El nombre majarisco tiene su origen en el verbo “majar” que significa chancar o machacar, y en la terminación “isco” de la palabra marisco, ya que el plato consiste en una preparación de plátanos machacados a los que se les agrega diversos mariscos. “Lo peculiar de nuestros platos es que sus ingredientes son cien por ciento naturales, sin ningún aditivo químico”, añade con orgullo el chef del “Fundo del Parral”.

Del mar a la olla

Pero no sólo de majarisco vive el hombre. El “Fundo del Parral” – ubicado en la Av. Talara 498, Jesús María – se caracteriza por incluir en sus platos ingredientes traídos especialmente desde Tumbes, con proveedores que trabajan directamente con el establecimiento. “Por ejemplo, traemos las conchas directamente de los manglares de Tumbes, sin intermediarios. Con este producto elaboramos el ceviche de conchas negras, uno de los principales platos del restaurante. Nos preocupamos que el producto llegue fresco, limpio, natural. Es decir, del mar a la olla.
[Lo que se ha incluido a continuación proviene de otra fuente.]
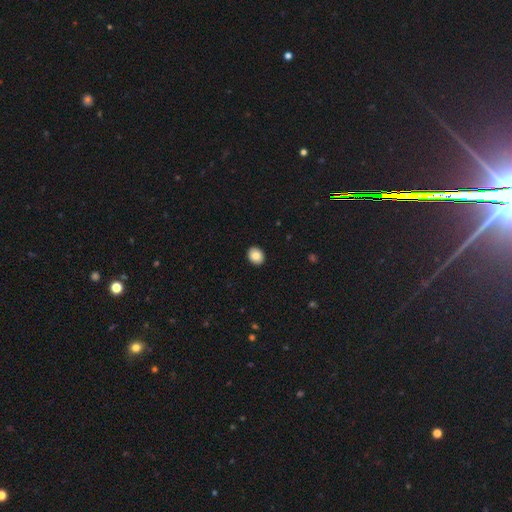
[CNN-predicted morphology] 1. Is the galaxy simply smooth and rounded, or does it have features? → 85% smooth, 8% star or artifact, 6% featured or disk.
Esa es nuestra manera de trabajar”, afirma el chef Álvarez.

Otros platos del “Fundo del Parral” son el Arroz con mariscos, arroz con conchas, langosta al ajo, el mero a lo macho, las brochetas con langostino, mariscos a la parrilla, ceviches de todo tipo, es decir, un mundo de sabores que merece probar en una incursión que no le costará más que llegar al lugar y degustar esos majares del mar en su mesa. “No nos olvidemos de la chicha de jora, tan típica del norte de nuestro país”, afirma.

Av. Talara 498, Jesús María

Pide y lo tendrás

Pocos son los restaurantes interactivos y “Fundo del Parral” pretende serlo. ¿Cómo así? “La gente pedirá con una llamada o en nuestras redes sociales el plato que quiere comer ese día. Si quiere langostas a la meniere, la tendrá, si quiere conchas negras frescas, también. Nuestros proveedores enviarán desde el norte el producto y aquí lo convertiremos en el más delicioso plato”, señala Julio Gago Vicuña, uno de los propietarios del restaurante.

Abogado de profesión pero con una clara inclinación por la gastronomía, Gago precisa que “Fundo del Parral” quiere convertirse en un restaurante interactivo, distinto, donde el cliente sienta que su paladar puede contar con un aliado, sin intermediarios y a su pedido. “Ese es nuestro sello de distinción”, acota.

Recordemos que la comida tumbesina tiene un alto potencial nutricional. Respecto a su contenido, destacan las vitaminas B, A y D y algunos minerales como fósforo, potasio, sodio, calcio, magnesio, hierro, yodo y también omega 3 según el pescado que se consuma. “Comer rico no cuesta mucho”, finaliza Gago, apostado por un negocio de calidad y distinción.